The Accelerating Medicines Partnership (AMP) for Parkinson’s (PD) has opened a data portal with de-identified information from 4,298 Parkinson’s patients and healthy control subjects for use by scientists seeking new treatments for the progressive neurodegenerative disease.
With unprecedented access to a data pool of this scale, investigators now can examine intricate data sets and conduct full-scale genomic analyses.
“AMP PD is a true example of the whole being greater than the sum of its parts,” said Walter Koroshetz, MD, director of the National Institute of Neurological Disorders and Stroke (NINDS), in a press release. “The combination of many data sets could allow researchers greater power to analyze potential biomarkers for Parkinson’s disease. This effort follows other AMP programs which have the shared goal of changing the way we go about the business of studying disease.”
Launched in 2014, the AMP is a public-private partnership between the National Institutes of Health (NIH), the U.S. Food and Drug Administration (FDA), multiple biopharmaceutical and life sciences companies, and non-profit organizations. Its goal is to transform the current model for developing new diagnostics and therapies by collaboratively identifying and validating promising biological treatment targets. The overarching mission is to develop new diagnostics and therapies relatively faster and at less cost.
Last January, the AMP project on PD was launched. Managed by the Foundation of the National Institutes of Health (FNIH), the project includes the NIH, FDA, the Michael J. Fox Foundation (MJFF) for Parkinson’s Research, Celgene, Verily Life Sciences, Pfizer, Sanofi and GSK.
This project’s aim is to speed therapy development by providing the expertise and support necessary to learn which biomarkers demonstrate the most promise for predicting PD and disease progression. Biomarkers are molecular disease indicators.

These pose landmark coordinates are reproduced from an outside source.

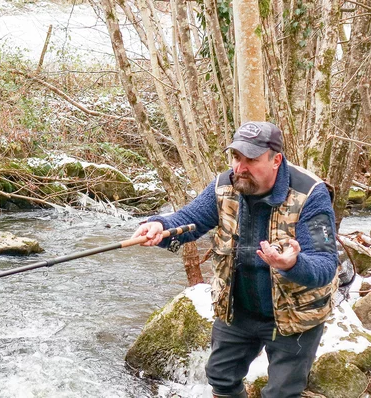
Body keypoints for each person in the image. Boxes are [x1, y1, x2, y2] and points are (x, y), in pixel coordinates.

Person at [132, 121, 338, 398]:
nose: (240, 168)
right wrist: (160, 227)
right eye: (236, 157)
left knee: (282, 393)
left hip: (293, 314)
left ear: (276, 160)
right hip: (238, 309)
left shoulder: (310, 194)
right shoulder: (224, 186)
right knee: (221, 378)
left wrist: (292, 264)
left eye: (251, 160)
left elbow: (325, 264)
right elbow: (188, 220)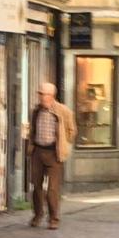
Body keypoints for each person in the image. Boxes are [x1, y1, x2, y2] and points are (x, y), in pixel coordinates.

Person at [26, 83, 76, 230]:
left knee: (53, 189)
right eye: (40, 94)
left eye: (44, 94)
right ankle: (38, 215)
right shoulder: (36, 110)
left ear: (51, 96)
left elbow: (72, 131)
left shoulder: (63, 111)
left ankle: (54, 218)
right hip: (38, 151)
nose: (41, 97)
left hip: (54, 153)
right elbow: (32, 129)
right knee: (36, 186)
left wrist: (63, 144)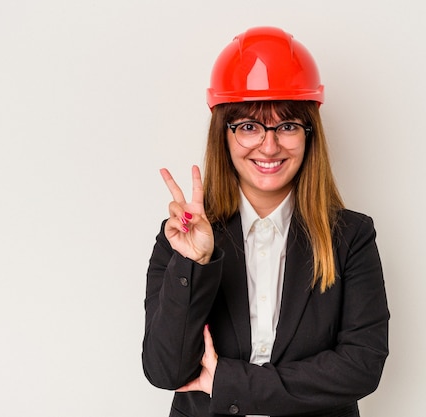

“One important part of this platform is that, in addition to providing a place for storing complex data, we are also providing the tools to analyze that data within the platform itself,” said Debra Babcock, MD, PhD, NINDS program director and co-chair of the AMP PD steering committee. “In this way, we are bringing scientists to the data, which will increase opportunities for collaboration.”
Data in the officially named AMP PD Knowledge Portal was collected through the MJFF, NINDS and several other programs, studies and institutions. It includes information from samples of DNA, RNA, plasma, and cerebrospinal fluid, which is the liquid that surrounds the brain and spinal cord. The portal also offers a platform that can assimilate additional types and sources of data. For example, there is an upcoming study involving proteomics, the large-scale study of proteins.
With the longitudinal data in the portal, scientists can study patients’ information throughout the disease course. And, the data have been harmonized, allowing for comparison of information from different programs, and providing best practices for how to incorporate into the platform data from the PD community.
“The AMP model has provided a unique platform for bringing together diverse patient cohorts, advances in technology and scientific expertise to study Parkinson’s disease on a scale that has not been attempted before,” said David Wholley, senior vice president, research partnerships, FNIH. “With the AMP PD Knowledge Portal, we are helping the scientific community worldwide to fast-track discoveries that we hope will ultimately help Parkinson’s disease patients and their families.”
Scientists may visit this site to apply for access to the knowledge portal and interact with the data set.
Globally, roughly 7 to 10 million individuals have Parkinson’s, the second most common neurodegenerative disorder after Alzheimer’s disease.